The focus on the drop is not clear or have ghosts: refocus as many times as necessary and experiment with a variety of things like clothes fasteners, ruler, pencils, and even adapt to one of them. Focus accuracy should be surgical, and every time you tinker with the camera, focus again. The smaller the diaphragm aperture, the more depth of field you will have. Try to keep on f.22.
In the photo the water is stopped, no movement of drops: your delay must be too small or too large because, either the drop has not yet fallen or it has already fallen, has already gone up and already disappeared in the pot of water. Test the variances of the delay potentiometer until "find" the drop in the frame. Less delay = crown. More delay = water pillar with drop on the top.

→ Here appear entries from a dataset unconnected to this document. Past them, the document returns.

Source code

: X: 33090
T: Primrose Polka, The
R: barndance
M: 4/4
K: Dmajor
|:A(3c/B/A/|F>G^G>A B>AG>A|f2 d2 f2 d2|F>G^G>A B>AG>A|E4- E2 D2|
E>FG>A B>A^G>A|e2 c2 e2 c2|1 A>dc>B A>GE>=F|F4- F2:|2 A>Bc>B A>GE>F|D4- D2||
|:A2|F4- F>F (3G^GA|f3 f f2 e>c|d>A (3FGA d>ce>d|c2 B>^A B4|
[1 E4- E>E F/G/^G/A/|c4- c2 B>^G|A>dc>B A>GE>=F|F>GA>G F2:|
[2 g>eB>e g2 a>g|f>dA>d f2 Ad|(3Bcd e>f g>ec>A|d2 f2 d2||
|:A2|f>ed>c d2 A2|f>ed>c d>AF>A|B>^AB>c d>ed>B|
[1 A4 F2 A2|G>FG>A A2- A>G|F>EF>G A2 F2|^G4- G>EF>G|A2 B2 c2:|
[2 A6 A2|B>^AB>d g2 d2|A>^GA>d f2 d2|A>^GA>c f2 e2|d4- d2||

The picture is too light or too dark: as we can not touch the power of the flashes or aperture of the diaphragm, we have left the iso (if the photo is dark, increase the iso and if it is clear, decrease) or change the position of the flashes (If the picture is dark, approach the flashes and if it is light, zoom out).
If the movement is trailing: your flashes may be at high power and therefore producing a slow light. Put your flashes in 1/64 power to have a weak light, but fast, around 1 / 30,000 seconds. The flash at 1/1 power usually produces a 1 / 1,000 second light that is too slow to freeze drops. There may also be interference from ambient light. Turn off the lights.
About the infrared sensor: It is a homemade device that allows the flashes to be fired at the exact moment the drop is in the frame. The biggest difficulty of splash photos is tapping the photo at the right time. Everything happens in a tiny fraction of a second that the human eye does not notice. With the use of the device, the water drop itself is the trigger of the flashes and they are the ones that freeze the movement. The technique is done in a dark environment so we can leave the camera open for a few seconds without the ambient light interfering with the photograph. The camera should only capture light from flashes which should last only around 1 / 30,000 of a second.